— What needs to be done —
Every record is to be restated exactly, with nothing left out.
:::::
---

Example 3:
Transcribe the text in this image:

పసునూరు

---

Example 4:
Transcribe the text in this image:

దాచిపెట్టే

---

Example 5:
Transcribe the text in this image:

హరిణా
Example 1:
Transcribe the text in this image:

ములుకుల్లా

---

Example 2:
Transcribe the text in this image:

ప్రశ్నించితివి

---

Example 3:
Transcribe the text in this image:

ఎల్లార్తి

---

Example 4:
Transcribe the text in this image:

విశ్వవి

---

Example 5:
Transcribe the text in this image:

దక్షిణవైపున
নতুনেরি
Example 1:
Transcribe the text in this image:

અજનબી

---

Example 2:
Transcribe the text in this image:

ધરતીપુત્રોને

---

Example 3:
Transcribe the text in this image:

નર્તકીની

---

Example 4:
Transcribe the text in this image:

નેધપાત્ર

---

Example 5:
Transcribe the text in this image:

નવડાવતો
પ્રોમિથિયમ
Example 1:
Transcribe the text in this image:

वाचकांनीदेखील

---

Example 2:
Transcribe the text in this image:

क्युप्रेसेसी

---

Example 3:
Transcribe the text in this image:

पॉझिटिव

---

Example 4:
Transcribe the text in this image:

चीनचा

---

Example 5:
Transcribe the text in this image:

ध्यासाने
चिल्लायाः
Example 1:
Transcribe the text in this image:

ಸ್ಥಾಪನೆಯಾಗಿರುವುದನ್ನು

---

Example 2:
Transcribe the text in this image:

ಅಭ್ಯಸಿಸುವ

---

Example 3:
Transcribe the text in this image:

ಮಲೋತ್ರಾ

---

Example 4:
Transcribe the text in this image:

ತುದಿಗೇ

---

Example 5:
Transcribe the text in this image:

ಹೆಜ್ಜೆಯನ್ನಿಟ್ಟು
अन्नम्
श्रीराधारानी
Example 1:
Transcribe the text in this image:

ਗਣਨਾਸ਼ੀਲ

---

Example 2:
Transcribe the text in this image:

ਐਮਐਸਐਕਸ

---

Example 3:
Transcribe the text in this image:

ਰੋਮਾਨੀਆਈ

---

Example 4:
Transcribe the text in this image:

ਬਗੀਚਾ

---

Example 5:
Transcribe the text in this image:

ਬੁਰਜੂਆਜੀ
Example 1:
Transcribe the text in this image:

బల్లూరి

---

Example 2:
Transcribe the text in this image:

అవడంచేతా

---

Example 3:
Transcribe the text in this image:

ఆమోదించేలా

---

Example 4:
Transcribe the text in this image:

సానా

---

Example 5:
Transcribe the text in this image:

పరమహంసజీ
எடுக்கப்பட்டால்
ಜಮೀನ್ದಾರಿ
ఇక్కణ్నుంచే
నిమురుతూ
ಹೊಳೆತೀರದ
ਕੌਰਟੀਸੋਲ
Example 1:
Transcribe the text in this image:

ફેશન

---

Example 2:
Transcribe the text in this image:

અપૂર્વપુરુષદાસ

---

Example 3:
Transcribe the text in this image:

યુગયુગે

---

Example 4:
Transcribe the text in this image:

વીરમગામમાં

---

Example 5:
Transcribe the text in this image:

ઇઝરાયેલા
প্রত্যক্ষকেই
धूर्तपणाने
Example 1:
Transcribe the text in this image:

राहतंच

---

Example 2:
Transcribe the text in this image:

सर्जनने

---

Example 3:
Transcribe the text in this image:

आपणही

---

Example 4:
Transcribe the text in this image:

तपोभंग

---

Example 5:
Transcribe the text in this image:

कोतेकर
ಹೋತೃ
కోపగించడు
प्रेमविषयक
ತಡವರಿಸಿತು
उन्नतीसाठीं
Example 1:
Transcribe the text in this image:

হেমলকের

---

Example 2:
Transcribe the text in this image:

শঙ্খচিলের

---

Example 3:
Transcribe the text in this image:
:::::
— Answer section —
---

Example 3:
Transcribe the text in this image:

పసునూరు

---

Example 4:
Transcribe the text in this image:

దాచిపెట్టే

---

Example 5:
Transcribe the text in this image:

హరిణా
Example 1:
Transcribe the text in this image:

ములుకుల్లా

---

Example 2:
Transcribe the text in this image:

ప్రశ్నించితివి

---

Example 3:
Transcribe the text in this image:

ఎల్లార్తి

---

Example 4:
Transcribe the text in this image:

విశ్వవి

---

Example 5:
Transcribe the text in this image:

దక్షిణవైపున
নতুনেরি
Example 1:
Transcribe the text in this image:

અજનબી

---

Example 2:
Transcribe the text in this image:

ધરતીપુત્રોને

---

Example 3:
Transcribe the text in this image:

નર્તકીની

---

Example 4:
Transcribe the text in this image:

નેધપાત્ર

---

Example 5:
Transcribe the text in this image:

નવડાવતો
પ્રોમિથિયમ
Example 1:
Transcribe the text in this image:

वाचकांनीदेखील

---

Example 2:
Transcribe the text in this image:

क्युप्रेसेसी

---

Example 3:
Transcribe the text in this image:

पॉझिटिव

---

Example 4:
Transcribe the text in this image:

चीनचा

---

Example 5:
Transcribe the text in this image:

ध्यासाने
चिल्लायाः
Example 1:
Transcribe the text in this image:

ಸ್ಥಾಪನೆಯಾಗಿರುವುದನ್ನು

---

Example 2:
Transcribe the text in this image:

ಅಭ್ಯಸಿಸುವ

---

Example 3:
Transcribe the text in this image:

ಮಲೋತ್ರಾ

---

Example 4:
Transcribe the text in this image:

ತುದಿಗೇ

---

Example 5:
Transcribe the text in this image:

ಹೆಜ್ಜೆಯನ್ನಿಟ್ಟು
अन्नम्
श्रीराधारानी
Example 1:
Transcribe the text in this image:

ਗਣਨਾਸ਼ੀਲ

---

Example 2:
Transcribe the text in this image:

ਐਮਐਸਐਕਸ

---

Example 3:
Transcribe the text in this image:

ਰੋਮਾਨੀਆਈ

---

Example 4:
Transcribe the text in this image:

ਬਗੀਚਾ

---

Example 5:
Transcribe the text in this image:

ਬੁਰਜੂਆਜੀ
Example 1:
Transcribe the text in this image:

బల్లూరి

---

Example 2:
Transcribe the text in this image:

అవడంచేతా

---

Example 3:
Transcribe the text in this image:

ఆమోదించేలా

---

Example 4:
Transcribe the text in this image:

సానా

---

Example 5:
Transcribe the text in this image:

పరమహంసజీ
எடுக்கப்பட்டால்
ಜಮೀನ್ದಾರಿ
ఇక్కణ్నుంచే
నిమురుతూ
ಹೊಳೆತೀರದ
ਕੌਰਟੀਸੋਲ
Example 1:
Transcribe the text in this image:

ફેશન

---

Example 2:
Transcribe the text in this image:

અપૂર્વપુરુષદાસ

---

Example 3:
Transcribe the text in this image:

યુગયુગે

---

Example 4:
Transcribe the text in this image:

વીરમગામમાં

---

Example 5:
Transcribe the text in this image:

ઇઝરાયેલા
প্রত্যক্ষকেই
धूर्तपणाने
Example 1:
Transcribe the text in this image:

राहतंच

---

Example 2:
Transcribe the text in this image:

सर्जनने

---

Example 3:
Transcribe the text in this image:

आपणही

---

Example 4:
Transcribe the text in this image:

तपोभंग

---

Example 5:
Transcribe the text in this image:

कोतेकर
ಹೋತೃ
కోపగించడు
प्रेमविषयक
ತಡವರಿಸಿತು
उन्नतीसाठीं
Example 1:
Transcribe the text in this image:

হেমলকের

---

Example 2:
Transcribe the text in this image:

শঙ্খচিলের

---

Example 3:
Transcribe the text in this image:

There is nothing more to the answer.